### Exercise prompt
Restate word for word, and only, the lines that extend from the line containing "message](core-ref-p2p-network-quorum-messages#qbsigs) is used" through the end of the records below.

*** Supplied records ***

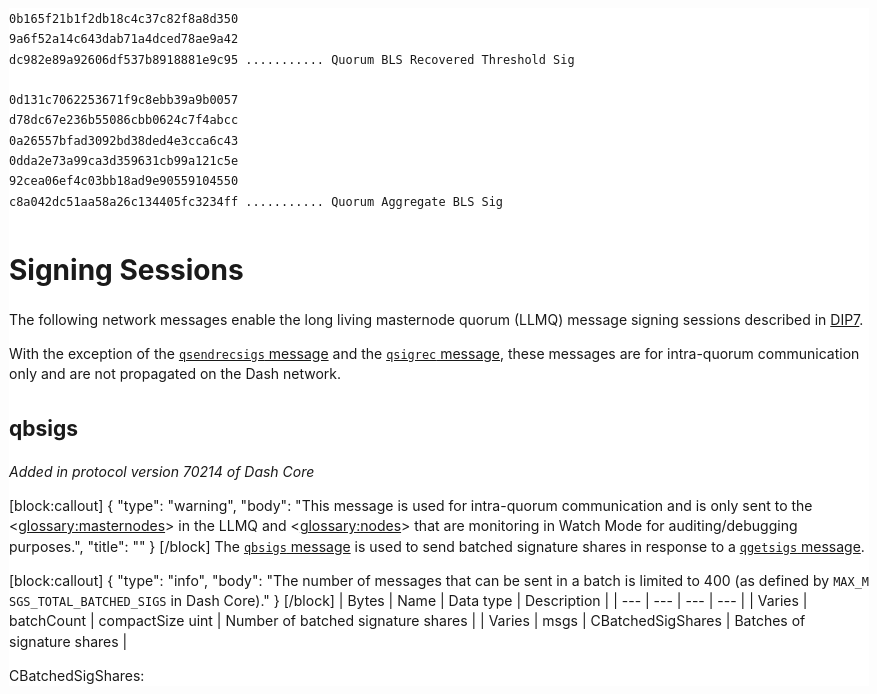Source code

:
 ``` text
0b165f21b1f2db18c4c37c82f8a8d350
9a6f52a14c643dab71a4dced78ae9a42
dc982e89a92606df537b8918881e9c95 ........... Quorum BLS Recovered Threshold Sig

0d131c7062253671f9c8ebb39a9b0057
d78dc67e236b55086cbb0624c7f4abcc
0a26557bfad3092bd38ded4e3cca6c43
0dda2e73a99ca3d359631cb99a121c5e
92cea06ef4c03bb18ad9e90559104550
c8a042dc51aa58a26c134405fc3234ff ........... Quorum Aggregate BLS Sig
```

# Signing Sessions

The following network messages enable the long living masternode quorum (LLMQ) message signing sessions described in [DIP7](https://github.com/dashpay/dips/blob/master/dip-0007.md).

With the exception of the [`qsendrecsigs` message](core-ref-p2p-network-quorum-messages#qsendrecsigs) and the [`qsigrec` message](core-ref-p2p-network-quorum-messages#qsigrec), these messages are for intra-quorum communication only and are not propagated on the Dash network.

## qbsigs

*Added in protocol version 70214 of Dash Core*

[block:callout]
{
  "type": "warning",
  "body": "This message is used for intra-quorum communication and is only sent to the <<glossary:masternodes>> in the LLMQ and <<glossary:nodes>> that are monitoring in Watch Mode for auditing/debugging purposes.",
  "title": ""
}
[/block]
The [`qbsigs` message](core-ref-p2p-network-quorum-messages#qbsigs) is used to send batched signature shares in response to a [`qgetsigs` message](core-ref-p2p-network-quorum-messages#qgetsigs).

[block:callout]
{
  "type": "info",
  "body": "The number of messages that can be sent in a batch is limited to 400 (as defined by `MAX_MSGS_TOTAL_BATCHED_SIGS` in Dash Core)."
}
[/block]
| Bytes | Name | Data type | Description |
| --- | --- | --- | --- |
| Varies | batchCount | compactSize uint | Number of batched signature shares |
| Varies | msgs | CBatchedSigShares | Batches of signature shares |

CBatchedSigShares:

*** End of Supplied records ***

### Task answer
The [`qbsigs` message](core-ref-p2p-network-quorum-messages#qbsigs) is used to send batched signature shares in response to a [`qgetsigs` message](core-ref-p2p-network-quorum-messages#qgetsigs).

[block:callout]
{
  "type": "info",
  "body": "The number of messages that can be sent in a batch is limited to 400 (as defined by `MAX_MSGS_TOTAL_BATCHED_SIGS` in Dash Core)."
}
[/block]
| Bytes | Name | Data type | Description |
| --- | --- | --- | --- |
| Varies | batchCount | compactSize uint | Number of batched signature shares |
| Varies | msgs | CBatchedSigShares | Batches of signature shares |

CBatchedSigShares:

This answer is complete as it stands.